There is always an opportunity cost. Creative work like writing can only be pushed so hard before the words start to fall apart. There are only so many hours in a day your brain can do this work. There are only so many studies you can read before the screen starts to pulse in front of you, only so many articles to concept before storytelling falls off.

Mary Oliver says that artistic people live in a different world than everyone else, that clocks and appointments mean little to those who must respond when creativity finally calls. I find creative work to be antithesis to the capitalist world we live in, the focus on production and hours logged. Why spend eight hours writing when anything after hour four is going to be rubbish anyway? Why try to force creativity into the machine of production? It’s stronger than I am anyway.

I, like many others, tend to overestimate my resolve heading into a New Year. My resolutions list from last December is woefully half completed. I did not do half of the things I wanted to, or thought I could this year. But tomorrow, and the new year, is always a chance to do better.
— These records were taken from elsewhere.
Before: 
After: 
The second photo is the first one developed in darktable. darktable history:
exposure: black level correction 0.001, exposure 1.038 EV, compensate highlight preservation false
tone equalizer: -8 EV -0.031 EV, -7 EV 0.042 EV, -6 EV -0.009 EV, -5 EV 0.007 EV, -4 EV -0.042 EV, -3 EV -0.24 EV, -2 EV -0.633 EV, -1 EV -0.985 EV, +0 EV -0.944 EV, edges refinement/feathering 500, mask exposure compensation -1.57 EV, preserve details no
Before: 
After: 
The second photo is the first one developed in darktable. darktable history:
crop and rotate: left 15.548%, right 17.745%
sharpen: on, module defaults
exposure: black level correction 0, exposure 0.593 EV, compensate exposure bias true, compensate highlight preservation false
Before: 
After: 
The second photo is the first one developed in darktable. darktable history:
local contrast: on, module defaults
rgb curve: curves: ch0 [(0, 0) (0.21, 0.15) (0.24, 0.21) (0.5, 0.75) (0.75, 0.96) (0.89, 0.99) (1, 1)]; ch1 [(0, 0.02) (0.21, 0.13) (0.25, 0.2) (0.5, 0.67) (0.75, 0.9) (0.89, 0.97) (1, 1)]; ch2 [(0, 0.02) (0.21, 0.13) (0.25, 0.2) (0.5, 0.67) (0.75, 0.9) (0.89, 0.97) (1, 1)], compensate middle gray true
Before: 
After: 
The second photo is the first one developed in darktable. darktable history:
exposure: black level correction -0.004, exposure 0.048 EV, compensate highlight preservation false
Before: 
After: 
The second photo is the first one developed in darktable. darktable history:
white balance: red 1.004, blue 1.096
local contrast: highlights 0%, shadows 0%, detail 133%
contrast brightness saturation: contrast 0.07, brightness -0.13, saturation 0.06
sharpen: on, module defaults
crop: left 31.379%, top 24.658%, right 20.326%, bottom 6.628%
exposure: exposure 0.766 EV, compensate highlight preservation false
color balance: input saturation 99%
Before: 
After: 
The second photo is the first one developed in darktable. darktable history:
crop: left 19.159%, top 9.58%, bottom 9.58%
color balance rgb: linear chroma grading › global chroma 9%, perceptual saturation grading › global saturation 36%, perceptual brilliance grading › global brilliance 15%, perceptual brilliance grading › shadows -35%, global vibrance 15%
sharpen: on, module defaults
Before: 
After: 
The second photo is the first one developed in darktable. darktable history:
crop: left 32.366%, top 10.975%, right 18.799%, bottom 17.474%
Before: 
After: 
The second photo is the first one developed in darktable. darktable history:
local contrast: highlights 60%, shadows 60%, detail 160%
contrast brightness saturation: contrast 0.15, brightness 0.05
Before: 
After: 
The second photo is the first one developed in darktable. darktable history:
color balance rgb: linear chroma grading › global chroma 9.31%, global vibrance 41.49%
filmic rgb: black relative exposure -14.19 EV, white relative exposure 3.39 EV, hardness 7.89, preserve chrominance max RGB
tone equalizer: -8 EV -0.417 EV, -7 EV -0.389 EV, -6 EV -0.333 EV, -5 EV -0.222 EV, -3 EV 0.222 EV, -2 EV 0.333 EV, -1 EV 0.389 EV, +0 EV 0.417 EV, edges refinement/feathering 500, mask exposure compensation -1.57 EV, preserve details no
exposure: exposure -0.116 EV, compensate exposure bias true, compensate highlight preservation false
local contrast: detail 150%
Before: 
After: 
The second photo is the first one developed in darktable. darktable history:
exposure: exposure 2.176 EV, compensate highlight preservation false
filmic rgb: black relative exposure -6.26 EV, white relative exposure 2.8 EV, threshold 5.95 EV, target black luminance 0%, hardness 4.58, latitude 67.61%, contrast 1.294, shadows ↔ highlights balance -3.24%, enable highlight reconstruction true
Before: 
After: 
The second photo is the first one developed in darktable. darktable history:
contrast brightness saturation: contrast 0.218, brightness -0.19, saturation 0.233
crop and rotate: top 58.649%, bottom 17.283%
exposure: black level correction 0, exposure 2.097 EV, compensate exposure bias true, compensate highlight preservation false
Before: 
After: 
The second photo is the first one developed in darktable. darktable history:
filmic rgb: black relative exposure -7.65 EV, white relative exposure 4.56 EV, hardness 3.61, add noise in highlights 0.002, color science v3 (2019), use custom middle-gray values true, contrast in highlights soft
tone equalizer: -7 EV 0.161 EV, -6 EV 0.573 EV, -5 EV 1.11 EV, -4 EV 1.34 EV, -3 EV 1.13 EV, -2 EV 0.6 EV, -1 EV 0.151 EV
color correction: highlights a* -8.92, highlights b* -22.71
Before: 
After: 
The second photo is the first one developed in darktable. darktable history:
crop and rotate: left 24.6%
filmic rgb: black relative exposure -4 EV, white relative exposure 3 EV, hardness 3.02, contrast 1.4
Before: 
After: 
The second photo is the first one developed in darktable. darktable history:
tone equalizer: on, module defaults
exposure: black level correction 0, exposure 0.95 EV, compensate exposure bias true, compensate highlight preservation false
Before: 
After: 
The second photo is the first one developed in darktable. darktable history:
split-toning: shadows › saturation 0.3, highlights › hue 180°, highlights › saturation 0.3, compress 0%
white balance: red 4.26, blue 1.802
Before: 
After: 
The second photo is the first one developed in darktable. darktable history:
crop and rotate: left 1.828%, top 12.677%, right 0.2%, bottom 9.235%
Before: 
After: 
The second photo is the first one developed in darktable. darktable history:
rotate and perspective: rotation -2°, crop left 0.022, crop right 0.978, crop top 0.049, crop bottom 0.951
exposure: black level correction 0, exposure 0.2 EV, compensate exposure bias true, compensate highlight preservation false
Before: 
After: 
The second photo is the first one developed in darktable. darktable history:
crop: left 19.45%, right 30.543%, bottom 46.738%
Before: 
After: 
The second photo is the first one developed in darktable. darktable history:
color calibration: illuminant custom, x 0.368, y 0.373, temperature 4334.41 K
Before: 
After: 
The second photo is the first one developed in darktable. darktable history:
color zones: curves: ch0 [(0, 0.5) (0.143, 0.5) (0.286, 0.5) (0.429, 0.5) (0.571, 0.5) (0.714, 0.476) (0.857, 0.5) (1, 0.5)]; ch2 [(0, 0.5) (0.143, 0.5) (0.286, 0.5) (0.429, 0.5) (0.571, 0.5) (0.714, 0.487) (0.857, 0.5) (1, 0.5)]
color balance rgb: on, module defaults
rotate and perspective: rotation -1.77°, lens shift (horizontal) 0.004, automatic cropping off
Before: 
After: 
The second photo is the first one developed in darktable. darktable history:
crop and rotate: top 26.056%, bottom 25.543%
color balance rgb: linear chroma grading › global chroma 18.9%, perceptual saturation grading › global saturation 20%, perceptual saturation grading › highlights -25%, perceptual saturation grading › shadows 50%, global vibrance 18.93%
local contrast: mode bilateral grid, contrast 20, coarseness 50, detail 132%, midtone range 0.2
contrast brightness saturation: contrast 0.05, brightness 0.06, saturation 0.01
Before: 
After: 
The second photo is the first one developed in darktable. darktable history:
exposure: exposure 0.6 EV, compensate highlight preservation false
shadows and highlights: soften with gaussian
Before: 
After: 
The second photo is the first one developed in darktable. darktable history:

My resolutions list for 2023 will be smaller, less focused on the tangible and more on the abstract. But I do resolve to show up here more as myself. Maybe it’s just once a month. Maybe it’s just 400 words. But the pieces I was writing last year about hiking and yoga and meditation are the ones that bring me the most joy to read now. And while it’s always nice to share and find other people who enjoy your words, if I am not doing this for me then it’s not worth doing.